The bubble memory alarm (901) might clear up if you try the bubble memory initialization procedure. Try this:
Note: this procedure will likely erase all your parameters, part programs, tool offsets, and PC parameters. I sure hope you have these recorded somewhere. If not, maybe another forum member with the same machine has them recorded and can e-mail you some files.
1) With the power off, remove the bubble memory board and look for a sticker that gives a bunch of 3-digit numbers. These are "Defective loop" numbers for that board's bubble device. Depending on how big of a memory you have, you may have anywhere from 1 to 4 separate bubble devices, so there may be more than one set of numbers. Write down all the numbers for device 1, device 2, etc. and reinstall the board.
2) Hold the minus (-) and the decimal (.) point button while you turn the power on. That should pop up an "IL" mode screen with 6 choices
3) Press "4" for "Bubble", then "2" for "Write by manual". You will get a message "Make BMU switch on".
4) On the main "master" board, look for a toggle switch labeled "BMU Free mode" and turn it on.
5) You should then be able to enter the 3-digit numbers for "device 1", pressing INPUT each time. When all the numbers for device 1 are entered, press the START key to write those numbers to the device. If you have more than one bubble device, you will then be able to enter the numbers for each device in turn. Each time you press START, there may be a several second delay while the control writes to the bubble device
6) If any alarms happen while performing this procedure, press RESET and you can start over. After all the defective loop data is entered, you will have to power down, power back up again, then you'll have to reload all your bubble data (Parameters, tool offsets, part programs, PC parameters, etc.)
If the BMU initializes OK, that will at least get you past the "901" alarm condition. Be sure to turn off that BMU free mode switch!

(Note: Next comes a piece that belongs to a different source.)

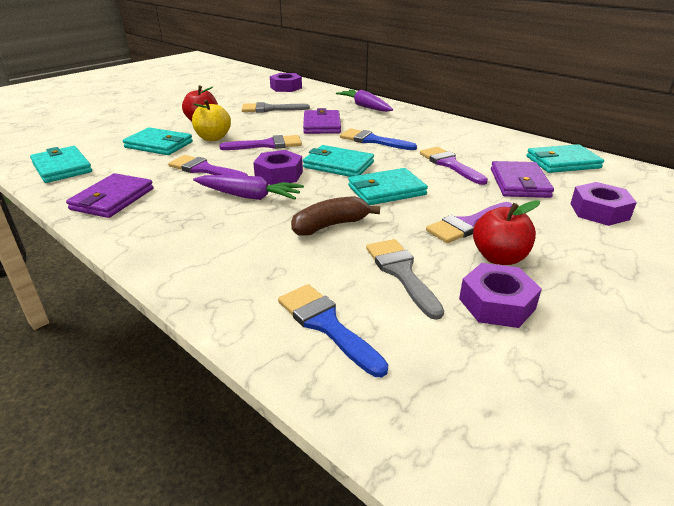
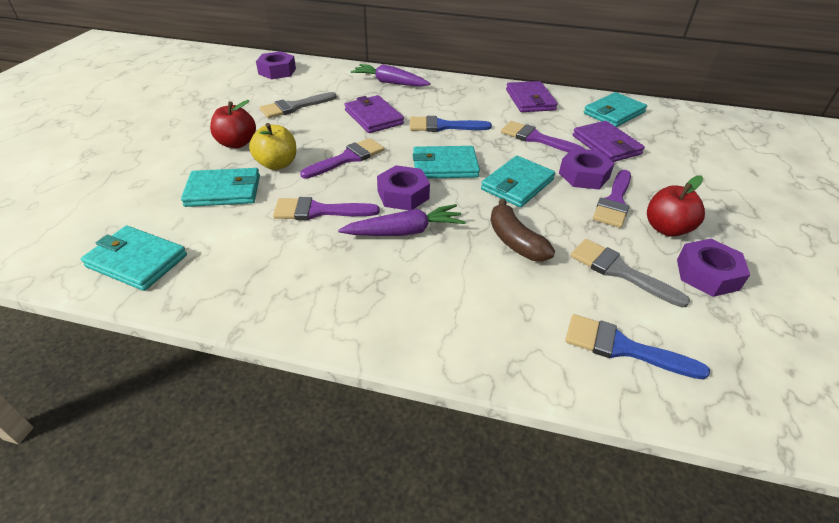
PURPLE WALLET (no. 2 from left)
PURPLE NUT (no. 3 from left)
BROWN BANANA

Now, for the W axis E-stop:
Each axis will have a pair of limit switches that will put the control into E-stop if the control were to run past the normal overtravel alarm switches. These are extra "Safety" switches to prevent the servo from damaging the ballscrew if the servo should go nutty and run away. Look for a loose wire to one of these switches, or look for a broken wire inside a cable duct. The fact that this alarm happened while you were moving the W axis tells me that one of these switches is actuated, filled with coolent, or that you maybe have a broken or loose wire. The E-stop circuit in the system 6 is one long "chain" circuit, with a lot of things in the chain. All the axes have safety overtravel switches, and you probably have other switches or relays that can put the control into E-stop (besides the big red button). ANY ONE of those things break the +24v E-stop chain and will shut down the servos. On many machines, it turns off the hydraulics as well.
You can take a voltmeter and check for +24v at every safety switch. You should see +24v on both sides of the switch if the switch is closed. If you see nothing on either side, then the chain is broken "upstream" somewhere. Finding out what all the things are in the chain (and in what order) would require the schematics for your machine from Mazak.